Getting back to the question of "how often does this happen?", I think that what I've outlined above works fine as long as the scenario we're talking about is the exception, and not the norm. However, if it's happening on a more frequent basis, then in addition to figuring out why (and doing something about it that should reduce the occurrences in the longer term) you may need to set aside a small percentage of the team's velocity every Iteration for critical bug fixes. As I said in my e-mail response, you really want to make sure that any time that's allocated for that use be limited to actually dealing with high priority bugs, or bringing work in (off the product backlog, in priority order) if no urgent defects come along by, say, the midway mark of the Iteration. It definitely should not become a "slush fund" that can be used to soften the blow related to under-estimating, get work in on pet projects or simply to provide a cushion for the team. (You may, of course, want to allow some Slack Time for the team to dream up process improvements or new tools, but that's a different discussion.) If you can do it right, the team will regard that extra time correctly, and no one outside the team will have any reason to resent it or try to eliminate it, because they'll see the value of it, either in terms of showstopper bugs being fixed quickly or additional features being delivered.

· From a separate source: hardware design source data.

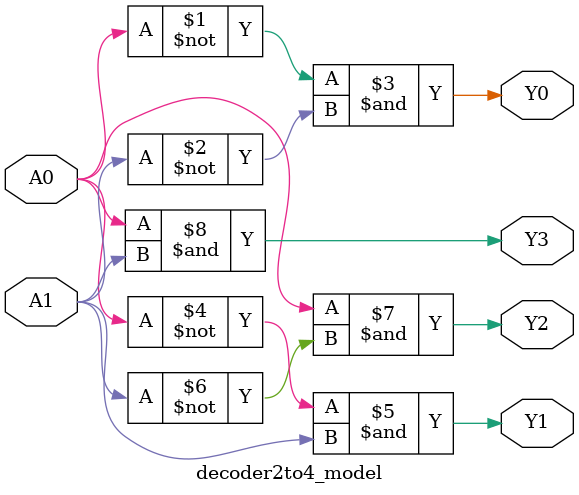
<source format=v>
module decoder2to4_model (A0,A1,Y0,Y1,Y2,Y3);

input A0,A1;
output Y0,Y1,Y2,Y3;

wire A0,A1,Y0,Y1,Y2,Y3;

assign Y0=(~A0)&(~A1);
assign Y1=(~A0)&(A1);
assign Y2=(A0)&(~A1);
assign Y3=(A0)&(A1);

endmodule

</source>
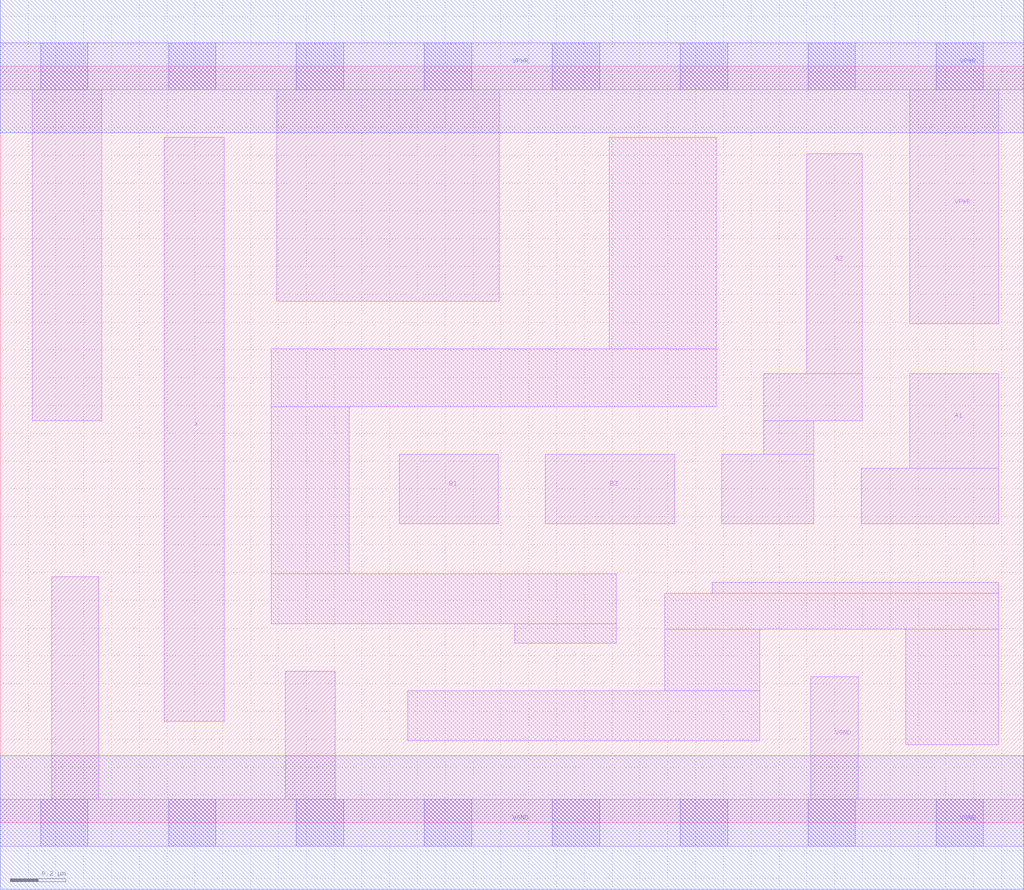
<source format=lef>
# Copyright 2020 The SkyWater PDK Authors
#
# Licensed under the Apache License, Version 2.0 (the "License");
# you may not use this file except in compliance with the License.
# You may obtain a copy of the License at
#
#     https://www.apache.org/licenses/LICENSE-2.0
#
# Unless required by applicable law or agreed to in writing, software
# distributed under the License is distributed on an "AS IS" BASIS,
# WITHOUT WARRANTIES OR CONDITIONS OF ANY KIND, either express or implied.
# See the License for the specific language governing permissions and
# limitations under the License.
#
# SPDX-License-Identifier: Apache-2.0

VERSION 5.7 ;
  NAMESCASESENSITIVE ON ;
  NOWIREEXTENSIONATPIN ON ;
  DIVIDERCHAR "/" ;
  BUSBITCHARS "[]" ;
UNITS
  DATABASE MICRONS 200 ;
END UNITS
MACRO sky130_fd_sc_hd__o22a_2
  CLASS CORE ;
  SOURCE USER ;
  FOREIGN sky130_fd_sc_hd__o22a_2 ;
  ORIGIN  0.000000  0.000000 ;
  SIZE  3.680000 BY  2.720000 ;
  SYMMETRY X Y R90 ;
  SITE unithd ;
  PIN A1
    ANTENNAGATEAREA  0.247500 ;
    DIRECTION INPUT ;
    USE SIGNAL ;
    PORT
      LAYER li1 ;
        RECT 3.095000 1.075000 3.590000 1.275000 ;
        RECT 3.270000 1.275000 3.590000 1.615000 ;
    END
  END A1
  PIN A2
    ANTENNAGATEAREA  0.247500 ;
    DIRECTION INPUT ;
    USE SIGNAL ;
    PORT
      LAYER li1 ;
        RECT 2.595000 1.075000 2.925000 1.325000 ;
        RECT 2.745000 1.325000 2.925000 1.445000 ;
        RECT 2.745000 1.445000 3.100000 1.615000 ;
        RECT 2.900000 1.615000 3.100000 2.405000 ;
    END
  END A2
  PIN B1
    ANTENNAGATEAREA  0.247500 ;
    DIRECTION INPUT ;
    USE SIGNAL ;
    PORT
      LAYER li1 ;
        RECT 1.435000 1.075000 1.790000 1.325000 ;
    END
  END B1
  PIN B2
    ANTENNAGATEAREA  0.247500 ;
    DIRECTION INPUT ;
    USE SIGNAL ;
    PORT
      LAYER li1 ;
        RECT 1.960000 1.075000 2.425000 1.325000 ;
    END
  END B2
  PIN X
    ANTENNADIFFAREA  0.445500 ;
    DIRECTION OUTPUT ;
    USE SIGNAL ;
    PORT
      LAYER li1 ;
        RECT 0.590000 0.365000 0.805000 2.465000 ;
    END
  END X
  PIN VGND
    DIRECTION INOUT ;
    SHAPE ABUTMENT ;
    USE GROUND ;
    PORT
      LAYER li1 ;
        RECT 0.000000 -0.085000 3.680000 0.085000 ;
        RECT 0.185000  0.085000 0.355000 0.885000 ;
        RECT 1.025000  0.085000 1.205000 0.545000 ;
        RECT 2.915000  0.085000 3.085000 0.525000 ;
      LAYER mcon ;
        RECT 0.145000 -0.085000 0.315000 0.085000 ;
        RECT 0.605000 -0.085000 0.775000 0.085000 ;
        RECT 1.065000 -0.085000 1.235000 0.085000 ;
        RECT 1.525000 -0.085000 1.695000 0.085000 ;
        RECT 1.985000 -0.085000 2.155000 0.085000 ;
        RECT 2.445000 -0.085000 2.615000 0.085000 ;
        RECT 2.905000 -0.085000 3.075000 0.085000 ;
        RECT 3.365000 -0.085000 3.535000 0.085000 ;
      LAYER met1 ;
        RECT 0.000000 -0.240000 3.680000 0.240000 ;
    END
  END VGND
  PIN VPWR
    DIRECTION INOUT ;
    SHAPE ABUTMENT ;
    USE POWER ;
    PORT
      LAYER li1 ;
        RECT 0.000000 2.635000 3.680000 2.805000 ;
        RECT 0.115000 1.445000 0.365000 2.635000 ;
        RECT 0.995000 1.875000 1.795000 2.635000 ;
        RECT 3.270000 1.795000 3.590000 2.635000 ;
      LAYER mcon ;
        RECT 0.145000 2.635000 0.315000 2.805000 ;
        RECT 0.605000 2.635000 0.775000 2.805000 ;
        RECT 1.065000 2.635000 1.235000 2.805000 ;
        RECT 1.525000 2.635000 1.695000 2.805000 ;
        RECT 1.985000 2.635000 2.155000 2.805000 ;
        RECT 2.445000 2.635000 2.615000 2.805000 ;
        RECT 2.905000 2.635000 3.075000 2.805000 ;
        RECT 3.365000 2.635000 3.535000 2.805000 ;
      LAYER met1 ;
        RECT 0.000000 2.480000 3.680000 2.960000 ;
    END
  END VPWR
  OBS
    LAYER li1 ;
      RECT 0.975000 0.715000 2.215000 0.895000 ;
      RECT 0.975000 0.895000 1.255000 1.495000 ;
      RECT 0.975000 1.495000 2.575000 1.705000 ;
      RECT 1.465000 0.295000 2.730000 0.475000 ;
      RECT 1.850000 0.645000 2.215000 0.715000 ;
      RECT 2.190000 1.705000 2.575000 2.465000 ;
      RECT 2.390000 0.475000 2.730000 0.695000 ;
      RECT 2.390000 0.695000 3.590000 0.825000 ;
      RECT 2.560000 0.825000 3.590000 0.865000 ;
      RECT 3.255000 0.280000 3.590000 0.695000 ;
  END
END sky130_fd_sc_hd__o22a_2
END LIBRARY

</source>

Of course, it's easy for me to offer advice when I'm not in the middle of the fray, but that's just the way the ball bounces at the moment. Maybe someday I'll be back in there, swinging for the fences...

2 comments:

Anonymous said...

Gene,
You're absolutely right, but I also believe that the process really depends on the stage your project is in.

If you're still working on the first release, then your initial approach might be more appropriate.
On the other hand, if v1 is production, and is now in the hands of a larger group of users, production bugs will be more frequent, so it's definitely a good idea to allocate a slice of the sprint to take care of them, while the rest of the budget is allocated to the backlog features that need to go into v2.

Another best practice that I like a lot is to include a special "Tuning Sprint" at the end of the project. This will ensure that when the application is deployed to a larger user base, we focus on getting it fine-tuned based on user feedback and bugs that have been found during real-life usage scenarios.

Michel

Anonymous said...

"Of course, it's easy for me to offer advice when I'm not in the middle of the fray"

Sometimes you need to be removed from a situation in order to see the obvious answer... it happens even to the best of us from time to time to forget the big picture of a situation when we're right in the middle of it.